● **LO QUE SE PIDE**
Continúa el texto sobre las encías retraídas a partir de la pregunta con la que termina.

Encías retraídas, más allá de la estética dental

En la estética de la sonrisa es muy frecuente que los pacientes presenten una recesión de las encías o recesión gingival, es lo que conocemos como encías retraídas. En estos casos, es muy frecuente ver las encías más altas en los dientes superiores y más bajas en los dientes inferiores.

Son dientes estéticamente más largos que, a veces, pueden tener sensibilidad al frío y al calor, inflamación y molestias o dolor durante el cepillado y la masticación.

Las recesiones gingivales no se producen por una sola causa, según explica el doctor Jaime Alcaraz Sintes, socio de BQDC y director de la Clínica Alcaraz de Alicante, suele haber varios factores implicados:

  • Un cepillado inadecuado, demasiado intenso o demasiado suave
  • Un cepillo inadecuado, por ser demasiado duro y no anatómico
  • Dientes con unos grosores finos de encía y de hueso
  • Posiciones hacia fuera de la raíz del diente en la arcada dentaría
  • Frenillos
  • Una higiene inadecuada con inflamación

¿Cómo se aborda esta patología en la clínica dental?

● **MATERIAL ENTREGADO**
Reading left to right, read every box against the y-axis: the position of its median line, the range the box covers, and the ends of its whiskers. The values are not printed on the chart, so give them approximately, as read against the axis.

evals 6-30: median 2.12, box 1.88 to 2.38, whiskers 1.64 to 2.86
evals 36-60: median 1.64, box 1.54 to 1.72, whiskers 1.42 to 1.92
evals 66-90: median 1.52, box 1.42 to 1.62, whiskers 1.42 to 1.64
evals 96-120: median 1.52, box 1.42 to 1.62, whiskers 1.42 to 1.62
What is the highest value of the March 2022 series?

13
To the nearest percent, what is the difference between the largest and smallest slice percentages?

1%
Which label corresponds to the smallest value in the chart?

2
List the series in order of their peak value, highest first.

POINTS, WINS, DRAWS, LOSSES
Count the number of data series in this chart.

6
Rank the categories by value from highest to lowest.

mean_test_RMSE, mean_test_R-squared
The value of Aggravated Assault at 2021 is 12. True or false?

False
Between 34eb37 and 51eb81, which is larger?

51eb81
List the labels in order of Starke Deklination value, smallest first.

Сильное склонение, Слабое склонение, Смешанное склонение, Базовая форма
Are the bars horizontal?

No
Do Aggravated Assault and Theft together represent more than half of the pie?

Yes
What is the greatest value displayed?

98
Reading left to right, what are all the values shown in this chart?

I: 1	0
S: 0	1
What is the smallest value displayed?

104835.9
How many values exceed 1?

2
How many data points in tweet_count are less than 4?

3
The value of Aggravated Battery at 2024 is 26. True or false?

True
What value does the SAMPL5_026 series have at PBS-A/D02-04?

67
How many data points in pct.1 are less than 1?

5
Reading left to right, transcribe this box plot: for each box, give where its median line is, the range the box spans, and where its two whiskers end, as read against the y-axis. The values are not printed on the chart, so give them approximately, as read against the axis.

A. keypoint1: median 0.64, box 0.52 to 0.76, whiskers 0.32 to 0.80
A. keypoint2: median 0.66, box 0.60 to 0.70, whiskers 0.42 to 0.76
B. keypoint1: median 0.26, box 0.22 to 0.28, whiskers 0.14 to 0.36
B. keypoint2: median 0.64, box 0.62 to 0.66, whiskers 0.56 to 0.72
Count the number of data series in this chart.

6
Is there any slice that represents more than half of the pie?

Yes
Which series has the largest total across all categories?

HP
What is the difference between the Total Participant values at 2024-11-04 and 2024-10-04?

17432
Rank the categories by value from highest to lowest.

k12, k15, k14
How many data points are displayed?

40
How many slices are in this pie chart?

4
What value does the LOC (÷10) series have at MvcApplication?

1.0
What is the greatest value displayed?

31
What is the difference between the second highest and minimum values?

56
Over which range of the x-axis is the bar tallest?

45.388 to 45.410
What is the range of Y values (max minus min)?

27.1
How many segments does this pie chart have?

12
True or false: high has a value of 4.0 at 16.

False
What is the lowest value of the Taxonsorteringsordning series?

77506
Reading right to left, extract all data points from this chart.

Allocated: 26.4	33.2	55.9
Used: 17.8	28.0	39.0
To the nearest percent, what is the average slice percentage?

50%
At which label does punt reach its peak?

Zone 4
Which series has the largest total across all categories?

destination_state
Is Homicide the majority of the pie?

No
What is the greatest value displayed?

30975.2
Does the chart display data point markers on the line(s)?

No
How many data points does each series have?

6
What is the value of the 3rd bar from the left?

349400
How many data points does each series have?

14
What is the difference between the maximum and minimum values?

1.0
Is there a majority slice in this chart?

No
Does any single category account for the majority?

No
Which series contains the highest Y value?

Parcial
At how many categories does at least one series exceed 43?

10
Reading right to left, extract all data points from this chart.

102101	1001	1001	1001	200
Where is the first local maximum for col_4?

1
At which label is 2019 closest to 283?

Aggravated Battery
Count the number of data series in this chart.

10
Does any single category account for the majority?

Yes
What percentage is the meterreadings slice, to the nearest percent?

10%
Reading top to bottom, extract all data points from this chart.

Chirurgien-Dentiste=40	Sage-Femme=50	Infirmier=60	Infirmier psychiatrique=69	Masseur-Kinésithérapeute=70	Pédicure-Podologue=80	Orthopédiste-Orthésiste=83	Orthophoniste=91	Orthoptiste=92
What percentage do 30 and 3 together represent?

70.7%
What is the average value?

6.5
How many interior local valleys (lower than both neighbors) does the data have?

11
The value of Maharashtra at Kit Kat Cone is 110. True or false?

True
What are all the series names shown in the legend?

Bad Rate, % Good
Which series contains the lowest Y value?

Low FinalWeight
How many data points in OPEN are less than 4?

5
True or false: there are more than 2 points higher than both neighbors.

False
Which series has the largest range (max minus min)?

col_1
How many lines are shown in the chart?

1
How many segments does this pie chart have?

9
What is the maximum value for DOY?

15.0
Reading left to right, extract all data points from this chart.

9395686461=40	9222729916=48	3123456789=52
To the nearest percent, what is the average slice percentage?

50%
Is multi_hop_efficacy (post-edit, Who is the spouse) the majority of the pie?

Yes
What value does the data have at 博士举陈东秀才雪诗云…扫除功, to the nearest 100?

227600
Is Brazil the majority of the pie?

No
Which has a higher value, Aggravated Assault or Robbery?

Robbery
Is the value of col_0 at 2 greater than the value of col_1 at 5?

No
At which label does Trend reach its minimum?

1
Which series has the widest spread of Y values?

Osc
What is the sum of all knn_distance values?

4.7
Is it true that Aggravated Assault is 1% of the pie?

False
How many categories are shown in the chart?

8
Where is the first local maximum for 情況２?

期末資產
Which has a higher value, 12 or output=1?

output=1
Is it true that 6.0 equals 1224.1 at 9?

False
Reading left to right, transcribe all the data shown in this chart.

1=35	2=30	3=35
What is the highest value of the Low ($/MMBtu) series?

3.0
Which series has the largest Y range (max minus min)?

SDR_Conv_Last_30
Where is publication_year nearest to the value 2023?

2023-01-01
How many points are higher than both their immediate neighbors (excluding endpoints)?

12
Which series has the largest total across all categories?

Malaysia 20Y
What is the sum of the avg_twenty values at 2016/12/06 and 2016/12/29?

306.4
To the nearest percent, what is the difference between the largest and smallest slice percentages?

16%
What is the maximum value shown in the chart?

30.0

● **RESPUESTA FINAL**
El doctor Jaime Alcaraz Sintes indica que los tratamientos dependen de cada paciente, pero en primer lugar, “se busca eliminar la causa o causas de la recesión de la encía y cubrirla, cuando es una zona estética o detenerla, si no es en una zona que se vea”. En este caso, el odontólogo realiza un injerto de encía del paladar (tejido conectivo), o bien recurre a matrices dérmicas acelulares regenerativas matrices de colágeno.

injerto-de-encia

Estas dos últimas técnicas evitan tener que hacer una toma del injerto de encía del paladar cuando éste es insuficiente y las posibles molestias postoperatorias que puede haber en la zona del paladar en la que se ha tomado el injerto.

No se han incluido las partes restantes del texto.